* [PROBLEM DETAILS] Starting at the line that contains "middle tip: (218, 206)", return every line through the end of the entries below, exactly and with nothing else.

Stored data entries
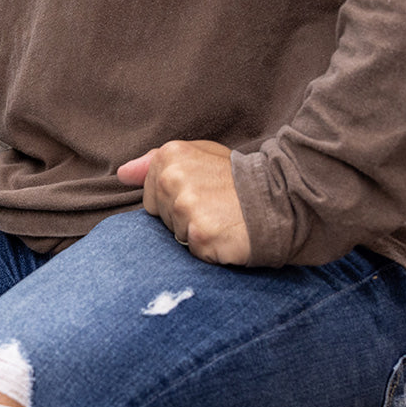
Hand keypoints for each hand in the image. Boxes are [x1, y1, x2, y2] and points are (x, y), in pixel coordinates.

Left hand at [116, 140, 251, 264]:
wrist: (283, 200)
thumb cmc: (240, 179)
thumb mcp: (202, 155)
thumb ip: (156, 162)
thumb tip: (122, 174)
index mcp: (170, 155)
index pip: (150, 195)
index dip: (177, 200)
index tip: (204, 192)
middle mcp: (173, 178)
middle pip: (161, 216)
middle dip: (185, 217)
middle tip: (218, 206)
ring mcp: (185, 207)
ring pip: (175, 235)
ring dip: (198, 233)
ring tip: (224, 219)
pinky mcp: (199, 234)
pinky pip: (193, 251)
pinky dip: (211, 249)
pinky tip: (229, 234)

* [EXERCISE OUTPUT]
middle tip: (218, 206)
ring mcp: (185, 207)
ring pip: (175, 235)
ring dip: (198, 233)
ring tip: (224, 219)
pinky mcp: (199, 234)
pinky pip: (193, 251)
pinky dip: (211, 249)
pinky tip: (229, 234)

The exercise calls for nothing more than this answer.